WHAT TO WORK ON: Pictures are to be left out, and the rest of the records reproduced exactly.

━━ INFORMATION PROVIDED ━━

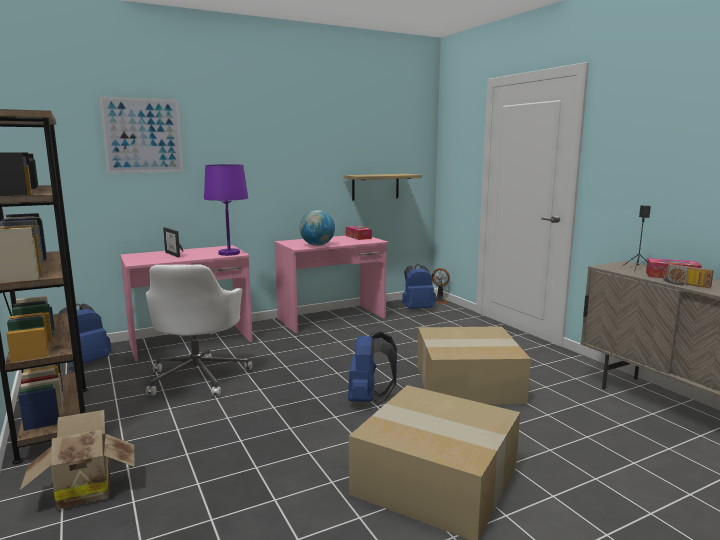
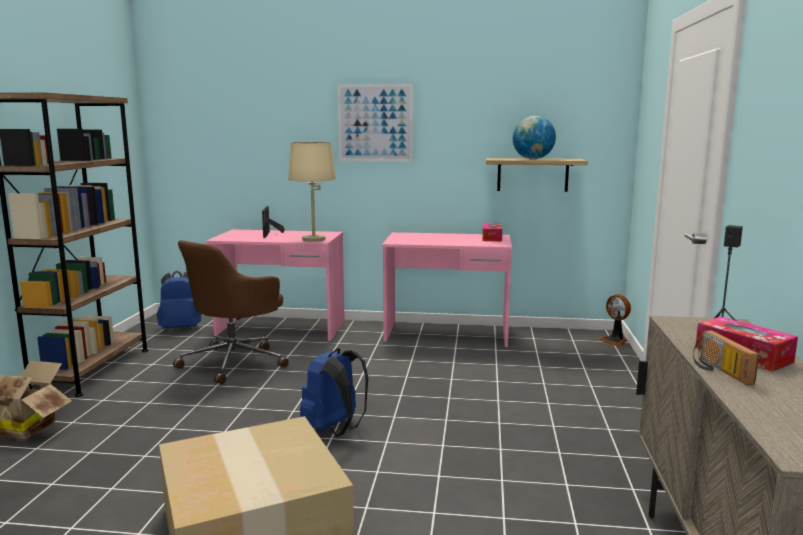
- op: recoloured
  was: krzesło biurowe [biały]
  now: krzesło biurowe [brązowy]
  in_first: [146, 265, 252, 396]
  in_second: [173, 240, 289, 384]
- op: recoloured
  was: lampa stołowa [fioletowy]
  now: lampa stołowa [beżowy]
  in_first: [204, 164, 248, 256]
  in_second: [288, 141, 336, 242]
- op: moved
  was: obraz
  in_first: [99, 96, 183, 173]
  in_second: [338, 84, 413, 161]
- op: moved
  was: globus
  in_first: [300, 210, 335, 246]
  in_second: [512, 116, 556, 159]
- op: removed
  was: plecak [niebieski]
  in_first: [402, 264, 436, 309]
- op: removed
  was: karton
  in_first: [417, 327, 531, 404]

━━━

ANSWER FOR THE TASK:
- op: recoloured
  was: krzesło biurowe [biały]
  now: krzesło biurowe [brązowy]
  in_first: [146, 265, 252, 396]
  in_second: [173, 240, 289, 384]
- op: recoloured
  was: lampa stołowa [fioletowy]
  now: lampa stołowa [beżowy]
  in_first: [204, 164, 248, 256]
  in_second: [288, 141, 336, 242]
- op: moved
  was: obraz
  in_first: [99, 96, 183, 173]
  in_second: [338, 84, 413, 161]
- op: moved
  was: globus
  in_first: [300, 210, 335, 246]
  in_second: [512, 116, 556, 159]
- op: removed
  was: plecak [niebieski]
  in_first: [402, 264, 436, 309]
- op: removed
  was: karton
  in_first: [417, 327, 531, 404]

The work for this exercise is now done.